The men around me grunt in anticipation, the same way they might grunt before tucking into a steak.
Everybody leaves me then, closing the door and locking me in the room. As soon as I hear the click of the lock, I twist around and search for a possible exit. It’s painful to twist like this with my hands pinned between my legs but I try anyway. The room is windowless and the only door is the one in front of me, the locked door. I look around for a knife, for something to cut the ropes, a weapon, anything. But there’s nothing. And even if there was, my hands are at too awkward an angle to grip anything.
I slump down, breathing slowly, telling myself that all of this will work out. Rocco will find a way. He has to find a way.
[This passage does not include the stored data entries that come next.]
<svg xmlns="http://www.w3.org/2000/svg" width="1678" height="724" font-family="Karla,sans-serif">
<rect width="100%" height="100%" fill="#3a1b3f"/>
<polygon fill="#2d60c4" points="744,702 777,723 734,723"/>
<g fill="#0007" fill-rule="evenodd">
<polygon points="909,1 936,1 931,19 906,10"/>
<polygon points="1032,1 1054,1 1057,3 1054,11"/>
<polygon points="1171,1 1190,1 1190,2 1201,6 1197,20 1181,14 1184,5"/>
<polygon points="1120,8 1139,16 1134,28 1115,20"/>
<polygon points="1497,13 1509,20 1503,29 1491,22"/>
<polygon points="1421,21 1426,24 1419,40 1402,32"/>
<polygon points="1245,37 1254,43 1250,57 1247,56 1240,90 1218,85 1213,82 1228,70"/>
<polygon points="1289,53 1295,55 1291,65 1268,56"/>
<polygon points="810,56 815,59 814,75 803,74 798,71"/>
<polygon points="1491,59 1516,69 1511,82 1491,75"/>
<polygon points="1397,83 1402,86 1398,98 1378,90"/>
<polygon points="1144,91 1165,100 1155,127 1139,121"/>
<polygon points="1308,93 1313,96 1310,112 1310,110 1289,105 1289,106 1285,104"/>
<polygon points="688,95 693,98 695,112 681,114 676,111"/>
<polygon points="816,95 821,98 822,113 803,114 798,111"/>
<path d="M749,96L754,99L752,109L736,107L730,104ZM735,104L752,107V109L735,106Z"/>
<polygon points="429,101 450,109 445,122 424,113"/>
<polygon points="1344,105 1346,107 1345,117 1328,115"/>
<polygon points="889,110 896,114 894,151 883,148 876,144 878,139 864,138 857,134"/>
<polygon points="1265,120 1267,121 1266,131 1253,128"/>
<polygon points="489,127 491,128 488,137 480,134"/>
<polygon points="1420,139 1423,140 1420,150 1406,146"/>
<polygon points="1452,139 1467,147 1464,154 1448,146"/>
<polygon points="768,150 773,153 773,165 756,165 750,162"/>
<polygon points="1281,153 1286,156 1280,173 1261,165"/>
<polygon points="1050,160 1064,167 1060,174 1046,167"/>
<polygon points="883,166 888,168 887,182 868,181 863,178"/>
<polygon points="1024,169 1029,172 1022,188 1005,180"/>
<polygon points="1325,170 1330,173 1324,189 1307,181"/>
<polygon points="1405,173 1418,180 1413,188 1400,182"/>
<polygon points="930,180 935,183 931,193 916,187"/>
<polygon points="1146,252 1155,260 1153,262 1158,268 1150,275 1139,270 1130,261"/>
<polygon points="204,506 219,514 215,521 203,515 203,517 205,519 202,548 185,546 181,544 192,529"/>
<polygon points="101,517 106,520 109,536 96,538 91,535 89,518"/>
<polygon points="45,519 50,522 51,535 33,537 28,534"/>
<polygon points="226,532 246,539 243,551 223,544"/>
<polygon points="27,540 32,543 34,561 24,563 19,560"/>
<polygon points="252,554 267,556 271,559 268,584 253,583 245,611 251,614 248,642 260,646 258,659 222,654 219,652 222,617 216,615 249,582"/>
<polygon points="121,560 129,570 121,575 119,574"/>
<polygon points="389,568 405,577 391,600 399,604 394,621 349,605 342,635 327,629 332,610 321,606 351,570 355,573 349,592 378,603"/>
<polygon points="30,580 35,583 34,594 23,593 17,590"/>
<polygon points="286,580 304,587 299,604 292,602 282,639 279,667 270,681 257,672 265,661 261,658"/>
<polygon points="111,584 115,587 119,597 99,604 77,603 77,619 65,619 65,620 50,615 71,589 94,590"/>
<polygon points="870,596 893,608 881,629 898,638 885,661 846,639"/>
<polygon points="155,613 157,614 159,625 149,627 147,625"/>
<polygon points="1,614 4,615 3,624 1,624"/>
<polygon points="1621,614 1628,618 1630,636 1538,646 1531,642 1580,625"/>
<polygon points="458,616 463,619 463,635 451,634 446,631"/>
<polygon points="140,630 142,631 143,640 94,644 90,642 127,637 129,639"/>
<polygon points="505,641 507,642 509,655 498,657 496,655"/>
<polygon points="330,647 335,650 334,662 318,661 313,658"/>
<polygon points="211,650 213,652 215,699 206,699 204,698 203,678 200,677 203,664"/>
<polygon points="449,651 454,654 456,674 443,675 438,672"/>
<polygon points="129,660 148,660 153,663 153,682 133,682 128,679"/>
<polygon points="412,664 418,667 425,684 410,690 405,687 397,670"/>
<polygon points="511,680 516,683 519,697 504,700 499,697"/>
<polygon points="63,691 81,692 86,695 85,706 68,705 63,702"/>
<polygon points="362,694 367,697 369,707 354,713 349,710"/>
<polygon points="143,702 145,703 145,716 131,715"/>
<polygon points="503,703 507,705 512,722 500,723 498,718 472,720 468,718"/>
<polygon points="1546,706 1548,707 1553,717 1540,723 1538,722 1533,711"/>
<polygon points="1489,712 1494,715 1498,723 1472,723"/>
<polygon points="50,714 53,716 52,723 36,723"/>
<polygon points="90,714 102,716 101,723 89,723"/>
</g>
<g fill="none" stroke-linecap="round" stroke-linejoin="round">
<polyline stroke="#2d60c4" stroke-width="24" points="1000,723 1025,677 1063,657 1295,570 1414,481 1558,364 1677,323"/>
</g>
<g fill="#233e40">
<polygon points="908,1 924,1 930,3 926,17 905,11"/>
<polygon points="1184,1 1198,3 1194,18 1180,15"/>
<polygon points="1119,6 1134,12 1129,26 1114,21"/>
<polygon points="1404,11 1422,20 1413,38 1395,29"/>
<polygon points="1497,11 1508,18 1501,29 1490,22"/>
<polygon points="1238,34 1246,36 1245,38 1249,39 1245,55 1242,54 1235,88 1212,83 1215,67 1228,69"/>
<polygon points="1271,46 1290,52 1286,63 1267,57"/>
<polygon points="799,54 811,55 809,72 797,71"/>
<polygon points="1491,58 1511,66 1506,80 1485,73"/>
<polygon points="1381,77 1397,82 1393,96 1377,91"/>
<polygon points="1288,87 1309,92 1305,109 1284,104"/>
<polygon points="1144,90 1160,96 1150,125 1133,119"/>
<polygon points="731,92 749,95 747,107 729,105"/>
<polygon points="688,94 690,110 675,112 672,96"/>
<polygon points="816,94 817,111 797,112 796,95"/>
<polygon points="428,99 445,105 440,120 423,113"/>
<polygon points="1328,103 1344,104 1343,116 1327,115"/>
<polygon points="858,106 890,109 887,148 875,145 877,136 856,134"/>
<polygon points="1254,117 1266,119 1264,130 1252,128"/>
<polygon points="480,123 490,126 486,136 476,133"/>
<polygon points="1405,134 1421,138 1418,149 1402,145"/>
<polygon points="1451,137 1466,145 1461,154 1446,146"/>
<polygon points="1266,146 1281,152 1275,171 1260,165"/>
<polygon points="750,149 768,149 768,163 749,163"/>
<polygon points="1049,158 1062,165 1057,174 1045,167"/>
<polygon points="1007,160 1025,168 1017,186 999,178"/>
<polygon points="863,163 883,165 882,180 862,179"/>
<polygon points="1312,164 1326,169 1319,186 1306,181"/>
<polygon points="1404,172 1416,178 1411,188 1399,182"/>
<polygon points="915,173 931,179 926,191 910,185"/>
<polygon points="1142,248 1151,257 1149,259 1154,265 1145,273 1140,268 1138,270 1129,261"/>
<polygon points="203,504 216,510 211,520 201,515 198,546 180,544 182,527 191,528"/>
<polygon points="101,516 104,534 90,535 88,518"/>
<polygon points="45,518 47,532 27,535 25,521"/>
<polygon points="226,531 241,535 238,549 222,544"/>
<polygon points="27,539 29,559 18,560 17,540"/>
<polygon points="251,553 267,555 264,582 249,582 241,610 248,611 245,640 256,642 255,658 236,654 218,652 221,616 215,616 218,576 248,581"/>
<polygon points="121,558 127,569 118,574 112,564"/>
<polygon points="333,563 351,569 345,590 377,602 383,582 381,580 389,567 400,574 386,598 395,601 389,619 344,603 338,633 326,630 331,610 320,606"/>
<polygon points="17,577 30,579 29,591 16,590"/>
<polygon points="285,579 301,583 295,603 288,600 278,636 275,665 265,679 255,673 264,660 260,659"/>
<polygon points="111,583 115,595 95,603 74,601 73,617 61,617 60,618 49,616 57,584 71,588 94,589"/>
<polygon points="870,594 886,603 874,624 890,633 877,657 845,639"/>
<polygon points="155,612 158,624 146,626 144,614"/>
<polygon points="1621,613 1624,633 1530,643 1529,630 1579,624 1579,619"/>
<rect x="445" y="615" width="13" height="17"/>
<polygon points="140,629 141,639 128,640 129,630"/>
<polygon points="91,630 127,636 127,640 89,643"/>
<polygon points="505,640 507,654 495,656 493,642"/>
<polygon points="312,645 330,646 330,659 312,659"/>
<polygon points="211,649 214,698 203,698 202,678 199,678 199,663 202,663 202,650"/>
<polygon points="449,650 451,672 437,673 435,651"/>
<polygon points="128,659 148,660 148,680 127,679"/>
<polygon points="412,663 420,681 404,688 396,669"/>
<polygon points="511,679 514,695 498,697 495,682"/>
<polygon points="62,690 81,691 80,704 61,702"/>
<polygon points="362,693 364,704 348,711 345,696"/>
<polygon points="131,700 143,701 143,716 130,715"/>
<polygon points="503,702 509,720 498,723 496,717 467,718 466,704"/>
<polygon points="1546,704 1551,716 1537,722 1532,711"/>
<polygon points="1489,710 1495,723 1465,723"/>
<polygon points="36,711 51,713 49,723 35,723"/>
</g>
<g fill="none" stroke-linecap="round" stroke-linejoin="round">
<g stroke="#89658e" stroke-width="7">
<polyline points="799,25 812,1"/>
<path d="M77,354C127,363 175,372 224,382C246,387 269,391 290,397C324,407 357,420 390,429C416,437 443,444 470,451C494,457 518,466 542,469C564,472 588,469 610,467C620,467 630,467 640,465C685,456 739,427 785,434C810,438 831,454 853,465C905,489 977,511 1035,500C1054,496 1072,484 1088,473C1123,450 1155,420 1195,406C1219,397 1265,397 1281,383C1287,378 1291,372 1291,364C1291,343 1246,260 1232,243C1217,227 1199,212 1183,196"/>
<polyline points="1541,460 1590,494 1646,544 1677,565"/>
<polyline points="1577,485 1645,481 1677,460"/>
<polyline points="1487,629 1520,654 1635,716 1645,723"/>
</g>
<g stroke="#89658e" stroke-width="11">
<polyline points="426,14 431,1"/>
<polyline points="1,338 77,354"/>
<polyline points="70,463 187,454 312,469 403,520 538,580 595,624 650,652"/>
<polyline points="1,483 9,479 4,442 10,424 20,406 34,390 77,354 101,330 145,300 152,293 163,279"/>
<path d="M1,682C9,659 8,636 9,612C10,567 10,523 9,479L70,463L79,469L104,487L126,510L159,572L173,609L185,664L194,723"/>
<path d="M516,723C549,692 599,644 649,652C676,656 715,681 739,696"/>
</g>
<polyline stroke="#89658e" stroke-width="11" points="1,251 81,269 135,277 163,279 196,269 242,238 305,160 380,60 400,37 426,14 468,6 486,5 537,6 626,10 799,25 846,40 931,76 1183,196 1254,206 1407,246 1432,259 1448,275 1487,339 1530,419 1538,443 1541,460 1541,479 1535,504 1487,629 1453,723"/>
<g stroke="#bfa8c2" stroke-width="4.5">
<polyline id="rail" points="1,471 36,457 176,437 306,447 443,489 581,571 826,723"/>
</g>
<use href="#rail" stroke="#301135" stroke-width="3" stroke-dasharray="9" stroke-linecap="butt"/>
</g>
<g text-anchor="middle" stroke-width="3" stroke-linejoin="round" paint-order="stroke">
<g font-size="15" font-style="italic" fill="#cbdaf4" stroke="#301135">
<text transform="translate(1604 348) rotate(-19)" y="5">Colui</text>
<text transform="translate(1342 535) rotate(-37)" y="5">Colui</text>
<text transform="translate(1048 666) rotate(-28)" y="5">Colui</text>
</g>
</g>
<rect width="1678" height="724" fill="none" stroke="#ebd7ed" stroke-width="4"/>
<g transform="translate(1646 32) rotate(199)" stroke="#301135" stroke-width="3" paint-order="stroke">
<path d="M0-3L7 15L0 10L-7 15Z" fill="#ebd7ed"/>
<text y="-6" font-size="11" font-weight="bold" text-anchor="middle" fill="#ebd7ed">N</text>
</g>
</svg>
I know that’s a lie, though. I can’t believe it. All this time I’ve been scared that Rocco will die and I’ll be in the same position as Cecilia, but now something worse might happen instead. Either my baby and I will die, or my baby’s father will die. I don’t want to sit here weeping—weeping doesn’t solve anything—but I can’t stop. The presence of danger is like being repeatedly slapped across the face.
About an hour later, Gerald walks into the room. “Your boyfriend isn’t answering his phone,” he says, glaring at me as though it’s my fault. “I’ve sent him the video, along with his big dumb fuck of a friend Beast, and that scarred fuck. So even if the bastard doesn’t answer his phone, the deal is the same. You’ve got . . .” He pulls up the sleeve of his leather and checks his watch. “. . . eleven and a half hours before you die. Sit tight.”